* EXERCISE DIRECTIONS *
From the line containing "SourceComputerId | GUID" to the very last line of the data below, transcribe everything exactly and nothing more.
─── PROVIDED DATA ───
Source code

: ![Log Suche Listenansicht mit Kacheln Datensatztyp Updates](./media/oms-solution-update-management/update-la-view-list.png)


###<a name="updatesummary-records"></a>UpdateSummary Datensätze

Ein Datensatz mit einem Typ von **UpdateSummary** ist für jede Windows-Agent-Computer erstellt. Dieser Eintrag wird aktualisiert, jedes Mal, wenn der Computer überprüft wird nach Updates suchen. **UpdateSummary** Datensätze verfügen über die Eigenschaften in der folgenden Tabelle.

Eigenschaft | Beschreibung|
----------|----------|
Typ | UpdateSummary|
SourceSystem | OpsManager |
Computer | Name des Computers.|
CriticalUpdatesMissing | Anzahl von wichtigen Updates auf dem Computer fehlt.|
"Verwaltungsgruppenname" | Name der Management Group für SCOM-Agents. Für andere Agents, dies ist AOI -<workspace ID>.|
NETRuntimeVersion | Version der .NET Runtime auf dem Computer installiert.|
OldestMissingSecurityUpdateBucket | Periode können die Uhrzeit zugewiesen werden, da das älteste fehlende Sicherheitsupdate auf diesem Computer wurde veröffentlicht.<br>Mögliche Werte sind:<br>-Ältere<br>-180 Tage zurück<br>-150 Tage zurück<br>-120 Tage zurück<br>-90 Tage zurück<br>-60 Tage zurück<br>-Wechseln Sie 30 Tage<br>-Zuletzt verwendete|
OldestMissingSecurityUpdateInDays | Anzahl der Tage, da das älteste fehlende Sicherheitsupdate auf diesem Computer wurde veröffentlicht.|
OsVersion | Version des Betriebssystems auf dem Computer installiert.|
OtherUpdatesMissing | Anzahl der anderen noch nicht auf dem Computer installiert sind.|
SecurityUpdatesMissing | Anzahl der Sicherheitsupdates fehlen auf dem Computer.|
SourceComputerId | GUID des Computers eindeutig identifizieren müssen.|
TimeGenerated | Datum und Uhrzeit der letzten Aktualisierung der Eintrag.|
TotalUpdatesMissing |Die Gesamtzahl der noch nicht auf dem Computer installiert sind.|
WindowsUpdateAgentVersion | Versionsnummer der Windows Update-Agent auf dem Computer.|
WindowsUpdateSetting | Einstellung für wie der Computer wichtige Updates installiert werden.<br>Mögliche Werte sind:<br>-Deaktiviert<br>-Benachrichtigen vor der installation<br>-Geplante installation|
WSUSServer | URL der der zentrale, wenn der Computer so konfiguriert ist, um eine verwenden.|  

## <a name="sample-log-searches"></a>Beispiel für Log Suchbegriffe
───
* THE ANSWER *
SourceComputerId | GUID des Computers eindeutig identifizieren müssen.|
TimeGenerated | Datum und Uhrzeit der letzten Aktualisierung der Eintrag.|
TotalUpdatesMissing |Die Gesamtzahl der noch nicht auf dem Computer installiert sind.|
WindowsUpdateAgentVersion | Versionsnummer der Windows Update-Agent auf dem Computer.|
WindowsUpdateSetting | Einstellung für wie der Computer wichtige Updates installiert werden.<br>Mögliche Werte sind:<br>-Deaktiviert<br>-Benachrichtigen vor der installation<br>-Geplante installation|
WSUSServer | URL der der zentrale, wenn der Computer so konfiguriert ist, um eine verwenden.|  

## <a name="sample-log-searches"></a>Beispiel für Log Suchbegriffe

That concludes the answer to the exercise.